**What is being asked**: Locate the line that contains "plate: none [417,306,617,379]" in the entries below, then repeat it and every following line through the line that contains "remote control: none [640,388,702,418]", exactly, and no others.

**Input data**:
————————

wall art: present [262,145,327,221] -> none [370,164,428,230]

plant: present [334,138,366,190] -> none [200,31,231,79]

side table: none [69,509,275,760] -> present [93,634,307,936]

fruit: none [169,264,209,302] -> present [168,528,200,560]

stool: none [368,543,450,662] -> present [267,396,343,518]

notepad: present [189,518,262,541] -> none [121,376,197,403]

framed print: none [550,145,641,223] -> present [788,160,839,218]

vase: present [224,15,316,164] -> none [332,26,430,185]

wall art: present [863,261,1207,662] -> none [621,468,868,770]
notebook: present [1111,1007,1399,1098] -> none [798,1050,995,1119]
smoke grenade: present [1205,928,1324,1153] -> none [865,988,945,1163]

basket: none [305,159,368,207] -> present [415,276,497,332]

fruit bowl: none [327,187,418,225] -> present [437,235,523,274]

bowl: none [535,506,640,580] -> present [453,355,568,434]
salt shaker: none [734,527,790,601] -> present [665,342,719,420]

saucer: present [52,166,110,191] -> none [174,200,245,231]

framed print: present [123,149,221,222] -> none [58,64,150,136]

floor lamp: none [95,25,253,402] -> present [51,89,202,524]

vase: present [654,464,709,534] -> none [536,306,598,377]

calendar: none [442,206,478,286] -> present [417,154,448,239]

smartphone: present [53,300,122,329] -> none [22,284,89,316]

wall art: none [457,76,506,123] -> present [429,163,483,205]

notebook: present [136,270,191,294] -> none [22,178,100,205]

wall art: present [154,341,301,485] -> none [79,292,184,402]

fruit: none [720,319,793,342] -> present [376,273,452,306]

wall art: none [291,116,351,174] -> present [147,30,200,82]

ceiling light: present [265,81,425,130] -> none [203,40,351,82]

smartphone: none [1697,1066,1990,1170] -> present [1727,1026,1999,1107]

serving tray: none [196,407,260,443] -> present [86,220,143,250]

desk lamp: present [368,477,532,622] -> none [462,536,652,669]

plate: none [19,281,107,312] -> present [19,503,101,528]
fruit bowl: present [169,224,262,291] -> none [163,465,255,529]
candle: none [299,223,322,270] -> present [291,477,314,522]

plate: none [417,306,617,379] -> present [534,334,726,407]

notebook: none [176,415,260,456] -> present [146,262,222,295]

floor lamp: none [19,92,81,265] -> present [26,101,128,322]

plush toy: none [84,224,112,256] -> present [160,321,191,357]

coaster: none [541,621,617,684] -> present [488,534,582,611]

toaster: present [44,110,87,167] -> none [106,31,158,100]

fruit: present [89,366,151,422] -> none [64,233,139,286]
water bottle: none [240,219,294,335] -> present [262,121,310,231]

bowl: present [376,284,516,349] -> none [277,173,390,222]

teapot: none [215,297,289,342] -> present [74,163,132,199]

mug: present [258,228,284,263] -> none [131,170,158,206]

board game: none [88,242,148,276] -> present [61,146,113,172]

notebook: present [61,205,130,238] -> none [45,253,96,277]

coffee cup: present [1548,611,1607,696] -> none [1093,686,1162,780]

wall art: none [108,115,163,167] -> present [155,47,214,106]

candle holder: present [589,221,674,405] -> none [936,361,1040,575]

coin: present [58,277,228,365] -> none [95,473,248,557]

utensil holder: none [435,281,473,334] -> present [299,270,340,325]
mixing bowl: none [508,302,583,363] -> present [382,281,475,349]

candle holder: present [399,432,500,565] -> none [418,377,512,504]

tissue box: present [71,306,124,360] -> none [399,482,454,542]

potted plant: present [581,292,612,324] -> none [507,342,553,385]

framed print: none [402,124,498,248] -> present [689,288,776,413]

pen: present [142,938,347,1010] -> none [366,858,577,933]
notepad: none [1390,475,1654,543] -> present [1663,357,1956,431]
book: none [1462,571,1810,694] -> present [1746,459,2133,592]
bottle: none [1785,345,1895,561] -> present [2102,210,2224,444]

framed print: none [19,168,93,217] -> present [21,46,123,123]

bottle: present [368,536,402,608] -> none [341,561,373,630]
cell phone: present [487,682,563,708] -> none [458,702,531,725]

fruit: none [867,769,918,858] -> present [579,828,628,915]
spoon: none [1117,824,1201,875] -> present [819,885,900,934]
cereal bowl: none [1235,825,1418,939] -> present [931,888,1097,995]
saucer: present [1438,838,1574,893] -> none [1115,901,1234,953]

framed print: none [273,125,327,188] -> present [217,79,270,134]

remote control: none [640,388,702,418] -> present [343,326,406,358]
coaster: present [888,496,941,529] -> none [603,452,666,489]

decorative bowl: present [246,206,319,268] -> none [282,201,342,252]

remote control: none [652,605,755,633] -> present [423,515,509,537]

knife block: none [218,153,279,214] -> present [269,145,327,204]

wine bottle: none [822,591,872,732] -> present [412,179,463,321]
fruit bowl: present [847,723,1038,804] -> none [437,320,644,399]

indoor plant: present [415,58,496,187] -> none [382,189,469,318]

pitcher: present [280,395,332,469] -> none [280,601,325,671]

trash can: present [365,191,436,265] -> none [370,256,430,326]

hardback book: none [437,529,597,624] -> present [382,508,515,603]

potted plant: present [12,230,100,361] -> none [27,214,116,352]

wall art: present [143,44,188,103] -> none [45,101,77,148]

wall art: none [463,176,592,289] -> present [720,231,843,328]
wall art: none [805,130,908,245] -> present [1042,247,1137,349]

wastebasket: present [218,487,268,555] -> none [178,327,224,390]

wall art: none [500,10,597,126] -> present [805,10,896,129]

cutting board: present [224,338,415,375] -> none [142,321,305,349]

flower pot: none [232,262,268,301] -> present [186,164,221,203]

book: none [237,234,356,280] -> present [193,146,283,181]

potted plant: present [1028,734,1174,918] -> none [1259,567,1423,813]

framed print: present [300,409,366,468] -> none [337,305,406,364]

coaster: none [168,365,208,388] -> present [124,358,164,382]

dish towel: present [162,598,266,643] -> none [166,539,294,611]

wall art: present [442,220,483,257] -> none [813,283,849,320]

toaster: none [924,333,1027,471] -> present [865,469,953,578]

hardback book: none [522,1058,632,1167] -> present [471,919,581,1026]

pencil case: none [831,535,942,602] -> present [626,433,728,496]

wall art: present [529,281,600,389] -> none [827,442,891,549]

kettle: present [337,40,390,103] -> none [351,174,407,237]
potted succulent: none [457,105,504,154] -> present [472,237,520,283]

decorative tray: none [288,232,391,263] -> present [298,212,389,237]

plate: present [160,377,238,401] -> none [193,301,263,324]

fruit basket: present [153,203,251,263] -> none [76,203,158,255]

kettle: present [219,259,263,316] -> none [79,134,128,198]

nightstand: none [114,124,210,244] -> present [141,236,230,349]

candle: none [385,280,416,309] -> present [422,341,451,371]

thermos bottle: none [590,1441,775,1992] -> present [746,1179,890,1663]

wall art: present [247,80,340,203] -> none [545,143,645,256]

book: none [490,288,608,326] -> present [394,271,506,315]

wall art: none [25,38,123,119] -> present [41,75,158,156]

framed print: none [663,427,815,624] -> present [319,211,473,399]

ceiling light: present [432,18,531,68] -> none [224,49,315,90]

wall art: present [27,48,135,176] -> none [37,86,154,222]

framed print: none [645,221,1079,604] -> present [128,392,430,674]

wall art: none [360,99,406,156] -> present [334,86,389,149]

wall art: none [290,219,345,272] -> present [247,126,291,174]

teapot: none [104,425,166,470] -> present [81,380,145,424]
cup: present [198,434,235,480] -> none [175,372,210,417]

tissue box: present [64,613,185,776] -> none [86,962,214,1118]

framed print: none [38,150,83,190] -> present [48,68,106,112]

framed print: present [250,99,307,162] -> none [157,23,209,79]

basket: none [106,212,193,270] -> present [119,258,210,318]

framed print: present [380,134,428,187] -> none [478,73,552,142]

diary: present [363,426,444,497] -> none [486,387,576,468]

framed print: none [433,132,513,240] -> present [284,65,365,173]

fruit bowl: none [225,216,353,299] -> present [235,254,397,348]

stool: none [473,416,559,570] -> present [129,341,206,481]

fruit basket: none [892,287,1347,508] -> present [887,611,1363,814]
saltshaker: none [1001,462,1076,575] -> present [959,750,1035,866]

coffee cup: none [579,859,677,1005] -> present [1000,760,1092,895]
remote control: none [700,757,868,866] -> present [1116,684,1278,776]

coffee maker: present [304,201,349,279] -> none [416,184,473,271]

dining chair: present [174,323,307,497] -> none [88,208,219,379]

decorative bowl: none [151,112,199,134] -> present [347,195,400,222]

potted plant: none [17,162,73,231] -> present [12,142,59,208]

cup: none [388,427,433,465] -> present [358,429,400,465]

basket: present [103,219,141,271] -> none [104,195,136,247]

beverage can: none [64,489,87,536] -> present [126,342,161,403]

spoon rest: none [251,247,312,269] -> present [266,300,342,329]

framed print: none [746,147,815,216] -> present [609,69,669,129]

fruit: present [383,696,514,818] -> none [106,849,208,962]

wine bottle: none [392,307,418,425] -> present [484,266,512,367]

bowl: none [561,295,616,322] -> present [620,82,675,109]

————————

**Solution for this exercise**:
plate: none [417,306,617,379] -> present [534,334,726,407]

notebook: none [176,415,260,456] -> present [146,262,222,295]

floor lamp: none [19,92,81,265] -> present [26,101,128,322]

plush toy: none [84,224,112,256] -> present [160,321,191,357]

coaster: none [541,621,617,684] -> present [488,534,582,611]

toaster: present [44,110,87,167] -> none [106,31,158,100]

fruit: present [89,366,151,422] -> none [64,233,139,286]
water bottle: none [240,219,294,335] -> present [262,121,310,231]

bowl: present [376,284,516,349] -> none [277,173,390,222]

teapot: none [215,297,289,342] -> present [74,163,132,199]

mug: present [258,228,284,263] -> none [131,170,158,206]

board game: none [88,242,148,276] -> present [61,146,113,172]

notebook: present [61,205,130,238] -> none [45,253,96,277]

coffee cup: present [1548,611,1607,696] -> none [1093,686,1162,780]

wall art: none [108,115,163,167] -> present [155,47,214,106]

candle holder: present [589,221,674,405] -> none [936,361,1040,575]

coin: present [58,277,228,365] -> none [95,473,248,557]

utensil holder: none [435,281,473,334] -> present [299,270,340,325]
mixing bowl: none [508,302,583,363] -> present [382,281,475,349]

candle holder: present [399,432,500,565] -> none [418,377,512,504]

tissue box: present [71,306,124,360] -> none [399,482,454,542]

potted plant: present [581,292,612,324] -> none [507,342,553,385]

framed print: none [402,124,498,248] -> present [689,288,776,413]

pen: present [142,938,347,1010] -> none [366,858,577,933]
notepad: none [1390,475,1654,543] -> present [1663,357,1956,431]
book: none [1462,571,1810,694] -> present [1746,459,2133,592]
bottle: none [1785,345,1895,561] -> present [2102,210,2224,444]

framed print: none [19,168,93,217] -> present [21,46,123,123]

bottle: present [368,536,402,608] -> none [341,561,373,630]
cell phone: present [487,682,563,708] -> none [458,702,531,725]

fruit: none [867,769,918,858] -> present [579,828,628,915]
spoon: none [1117,824,1201,875] -> present [819,885,900,934]
cereal bowl: none [1235,825,1418,939] -> present [931,888,1097,995]
saucer: present [1438,838,1574,893] -> none [1115,901,1234,953]

framed print: none [273,125,327,188] -> present [217,79,270,134]

remote control: none [640,388,702,418] -> present [343,326,406,358]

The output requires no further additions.